Task item: Each entry that follows is to be retyped exactly. Pictures do not belong in the copy.

Supplied material:

=====

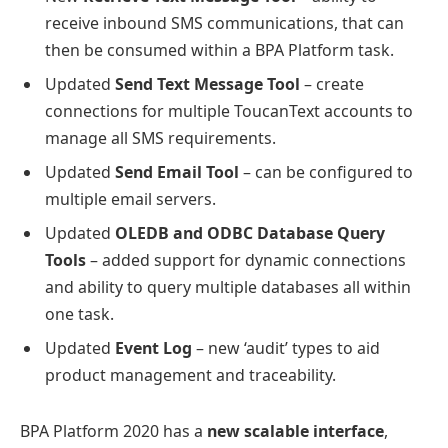
receive inbound SMS communications, that can
then be consumed within a BPA Platform task.
Updated
Send Text Message Tool
– create
connections for multiple ToucanText accounts to
manage all SMS requirements.
Updated
Send Email Tool
– can be configured to
multiple email servers.
Updated
OLEDB and ODBC Database Query
Tools
– added support for dynamic connections
and ability to query multiple databases all within
one task.
Updated
Event Log
– new ‘audit’ types to aid
product management and traceability.
BPA Platform 2020 has a
new scalable interface
,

=====

Answer to this exercise:
receive inbound SMS communications, that can
then be consumed within a BPA Platform task.
Updated
Send Text Message Tool
– create
connections for multiple ToucanText accounts to
manage all SMS requirements.
Updated
Send Email Tool
– can be configured to
multiple email servers.
Updated
OLEDB and ODBC Database Query
Tools
– added support for dynamic connections
and ability to query multiple databases all within
one task.
Updated
Event Log
– new ‘audit’ types to aid
product management and traceability.
BPA Platform 2020 has a
new scalable interface
,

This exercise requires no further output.